7. The method of claim 1, wherein the type of data table comprises: direct patch source table, secondary patch source table, intermediate table, results table, temporary table, and other tables.

8. The method of any of claims 1-7, wherein the first device performing data lifecycle management of the data table in accordance with the target processing policy, comprises:

the first device sends a first request to the second device, wherein the first request is used for requesting to trigger the target processing strategy;

The first device receives a first response from the second device;

And when the first device determines that the first response indicates that the developer approves the target processing strategy, carrying out data life cycle management on the data table according to the target processing strategy.

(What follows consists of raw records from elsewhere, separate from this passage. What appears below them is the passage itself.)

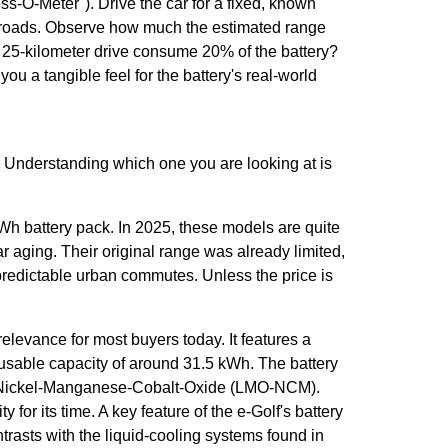
s-O-Meter"). Drive the car for a fixed, known
 roads. Observe how much the estimated range
25-kilometer drive consume 20% of the battery?
ou a tangible feel for the battery's real-world
. Understanding which one you are looking at is
Wh battery pack. In 2025, these models are quite
ar aging. Their original range was already limited,
, predictable urban commutes. Unless the price is
relevance for most buyers today. It features a
a usable capacity of around 31.5 kWh. The battery
m-Nickel-Manganese-Cobalt-Oxide (LMO-NCM).
for its time. A key feature of the e-Golf's battery
ontrasts with the liquid-cooling systems found in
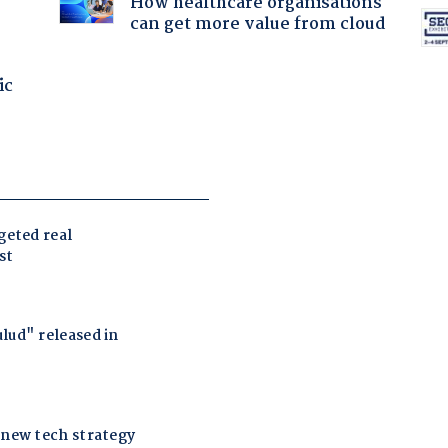
How healthcare organisations
can get more value from cloud
ic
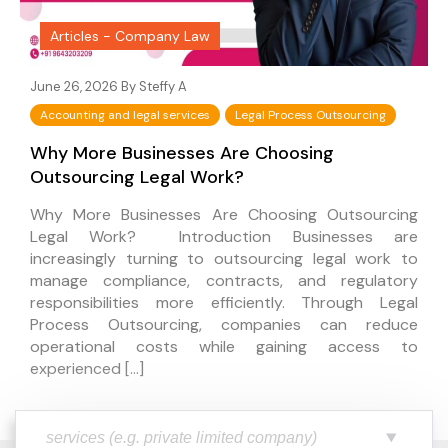
Articles - Company Law
June 26, 2026 By
Steffy A
Accounting and legal services
Legal Process Outsourcing
Why More Businesses Are Choosing
Outsourcing Legal Work?
Why More Businesses Are Choosing Outsourcing
Legal Work? Introduction Businesses are
increasingly turning to outsourcing legal work to
manage compliance, contracts, and regulatory
responsibilities more efficiently. Through Legal
Process Outsourcing, companies can reduce
operational costs while gaining access to
experienced […]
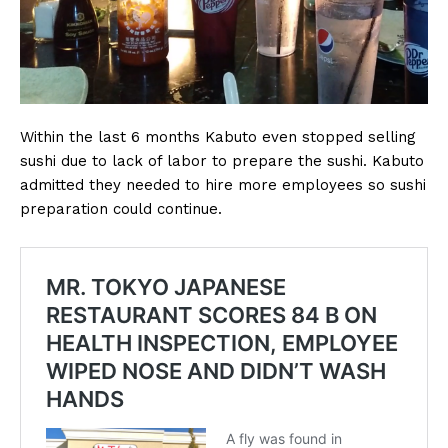
Within the last 6 months Kabuto even stopped selling
sushi due to lack of labor to prepare the sushi. Kabuto
admitted they needed to hire more employees so sushi
preparation could continue.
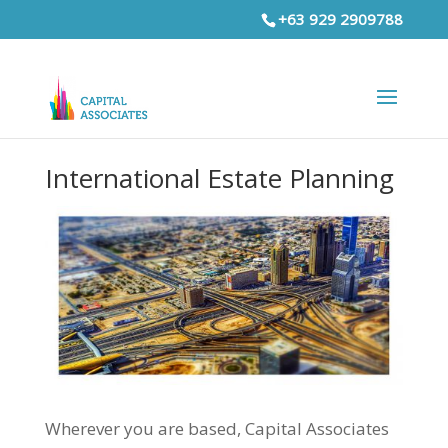
+63 929 2909788
International Estate Planning
Wherever you are based, Capital Associates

9. The method of claim 8, wherein the method further comprises:

And when the first device determines that the first response indicates that the developer approves the target processing strategy to be infeasible, updating the data active time length to the data active time length carried in the first response, determining a target processing strategy based on the type of the data table when the creation time length of the data table is longer than the data active time length, and performing data life cycle management on the data table according to the target processing strategy when the first response indicates that the developer approves the target processing strategy to be feasible.

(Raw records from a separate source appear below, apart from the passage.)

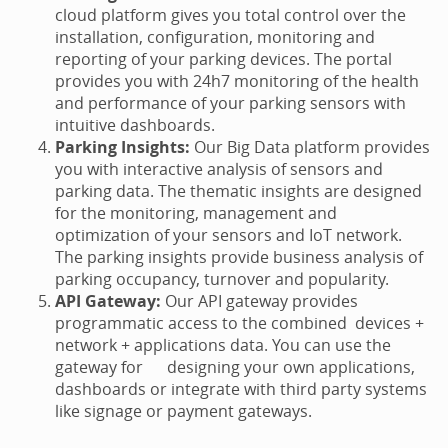
cloud platform gives you total control over the
installation, configuration, monitoring and
reporting of your parking devices. The portal
provides you with 24h7 monitoring of the health
and performance of your parking sensors with
intuitive dashboards.
Parking Insights:
Our Big Data platform provides
you with interactive analysis of sensors and
parking data. The thematic insights are designed
for the monitoring, management and
optimization of your sensors and IoT network.
The parking insights provide business analysis of
parking occupancy, turnover and popularity.
API Gateway:
Our API gateway provides
programmatic access to the combined devices +
network + applications data. You can use the
gateway for designing your own applications,
dashboards or integrate with third party systems
like signage or payment gateways.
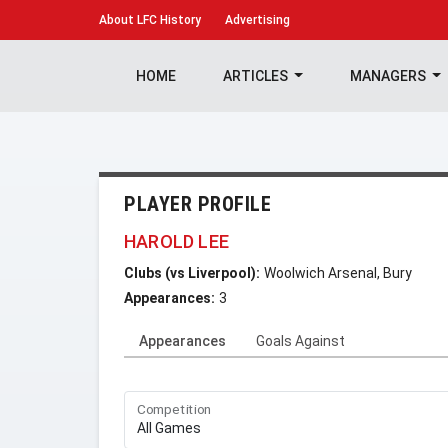
About
LFC History
Advertising
HOME
ARTICLES
MANAGERS
PLAYER PROFILE
HAROLD LEE
Clubs (vs Liverpool):
Woolwich Arsenal, Bury
Appearances:
3
Appearances
Goals Against
Competition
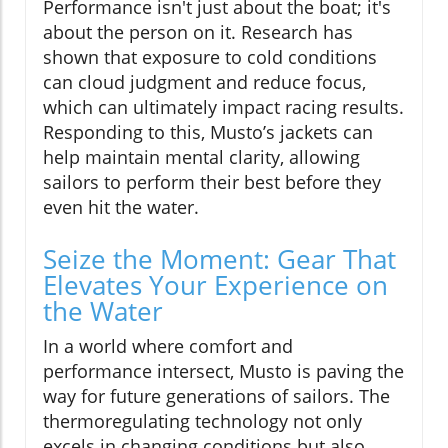
Performance isn't just about the boat; it's
about the person on it. Research has
shown that exposure to cold conditions
can cloud judgment and reduce focus,
which can ultimately impact racing results.
Responding to this, Musto’s jackets can
help maintain mental clarity, allowing
sailors to perform their best before they
even hit the water.
Seize the Moment: Gear That
Elevates Your Experience on
the Water
In a world where comfort and
performance intersect, Musto is paving the
way for future generations of sailors. The
thermoregulating technology not only
excels in changing conditions but also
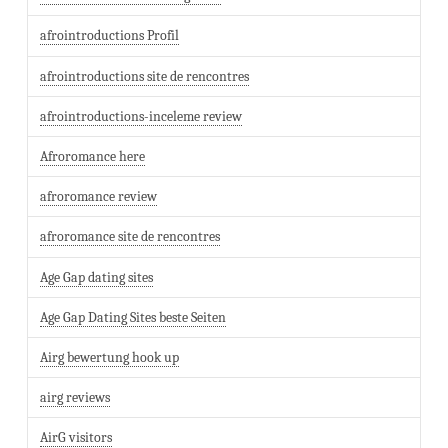
afrointroductions Profil
afrointroductions site de rencontres
afrointroductions-inceleme review
Afroromance here
afroromance review
afroromance site de rencontres
Age Gap dating sites
Age Gap Dating Sites beste Seiten
Airg bewertung hook up
airg reviews
AirG visitors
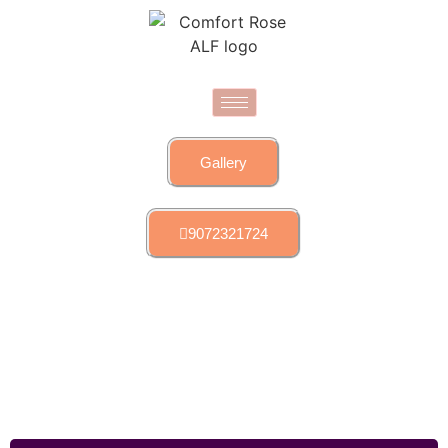
Gallery
9072321724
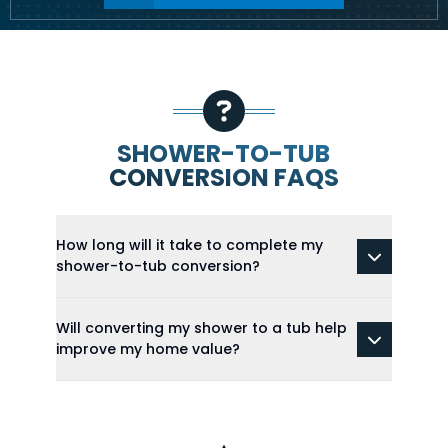
SHOWER-TO-TUB
CONVERSION FAQS
How long will it take to complete my
shower-to-tub conversion?
Will converting my shower to a tub help
improve my home value?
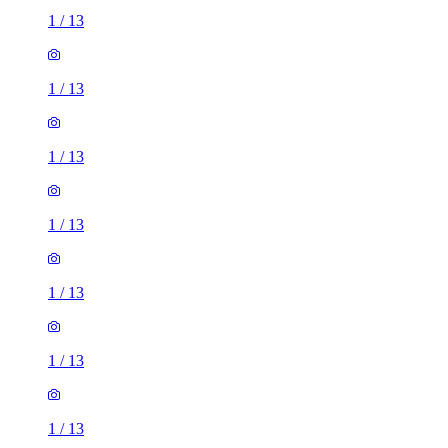
1
/
13
1
/
13
1
/
13
1
/
13
1
/
13
1
/
13
1
/
13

10. A data lifecycle management apparatus, the apparatus comprising:

The computing module is used for computing the data active time length of a data table based on the access condition of the data table;

The determining module is used for determining a target processing strategy based on the type of the data table when the judging module determines that the creation time of the data table is longer than the data active time;

the management module is used for managing the data life cycle of the data table according to the target processing strategy;

The computing module is specifically used for acquiring the creation time of the data table, the creation time of each partition table in the data table and the latest access time; when the creation time length of the data table is longer than the preset time length, determining a difference value between the creation time of each partition table and the latest access time as a difference value sequence; performing density clustering on the difference sequence to obtain a plurality of core points, wherein each core point is used for representing the access time length of a partition table of the same type in the data table; calculating a maximum boundary point corresponding to a maximum core point in the plurality of core points, wherein the maximum boundary point is used for representing the maximum access time length of all types of partition tables in the data table; and determining the maximum boundary point as the data active duration.

11. An electronic device, comprising: a memory and a processor;

the memory is used for storing program instructions;

The processor is configured to invoke program instructions in the memory to cause the electronic device to perform the data lifecycle management method of any of claims 1-9.

12. A computer storage medium comprising computer instructions which, when run on an electronic device, cause the electronic device to perform the data lifecycle management method as claimed in any one of claims 1-9.

13. A computer program product, characterized in that the computer program product, when run on a computer, causes the computer to perform the data lifecycle management method as claimed in any of claims 1-9.